SELECTED TEXT =
[Start of Attachment]

Recipe for the perfect indie band: Start with beautiful voices that can sing the lowest lows and the highest highs. Stir in an assortment of instruments, most especially organs, harmonicas, trumpets and electronic keyboards. Add a dash of British flavor. Lastly, wrap up the package with outstanding lyric writing. If you follow this recipe, you have Jonquil, a band I only discovered through writing for BestNewBands.com. A longtime fan of Euro-indie bands like Belle And Sebastian and The Reindeer Section, Jonquil quickly worked their way into my top indie band list…and I think they’re here to stay. Lucky me, I got to interview lead singer Hugo Manuel over the internets. If you haven’t checked out Jonquil, you’re missing out!
Liz Livengood: Your sound has been compared to that of Vampire Weekend and Wolf Parade. Would you count these bands as influences?
Hugo Manuel: I don’t really know Wolf Parade so much, but Vampire Weekend we are all fans of for sure. I remember seeing them at Glasxtonbury Festival a few years back and it was one of the funnest gigs I’ve ever seen. To be honest though, a lot of what we listen to is actually very removed from the music we make collectively. We all have very different tastes, but we have a very set-out idea of the kind of sound we want to make.
LL: Can you tell me about your new album One Hundred Suns? What can someone who has never listened to you expect?

[End of Attachment]

INPUT DATA =

[Start of Attachment]

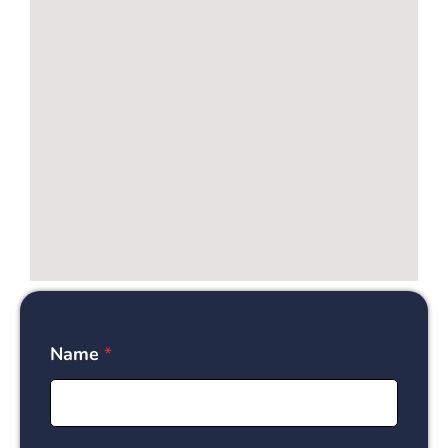
Name
*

[End of Attachment]

INSTRUCTIONS =
**A)** Translate this sentence from the Jonquil interview into Spanish: "We all have very different tastes, but we have a very set-out idea of the kind of sound we want to make."
**B)** Retype the part of the Jonquil interview that opens with the words containing "Hugo Manuel: I" and closes with "want to make.".

TASK RESPONSES =
**A)** Todos tenemos gustos muy diferentes, pero tenemos una idea muy definida del tipo de sonido que queremos hacer.

**B)**
Hugo Manuel: I don’t really know Wolf Parade so much, but Vampire Weekend we are all fans of for sure. I remember seeing them at Glasxtonbury Festival a few years back and it was one of the funnest gigs I’ve ever seen. To be honest though, a lot of what we listen to is actually very removed from the music we make collectively. We all have very different tastes, but we have a very set-out idea of the kind of sound we want to make.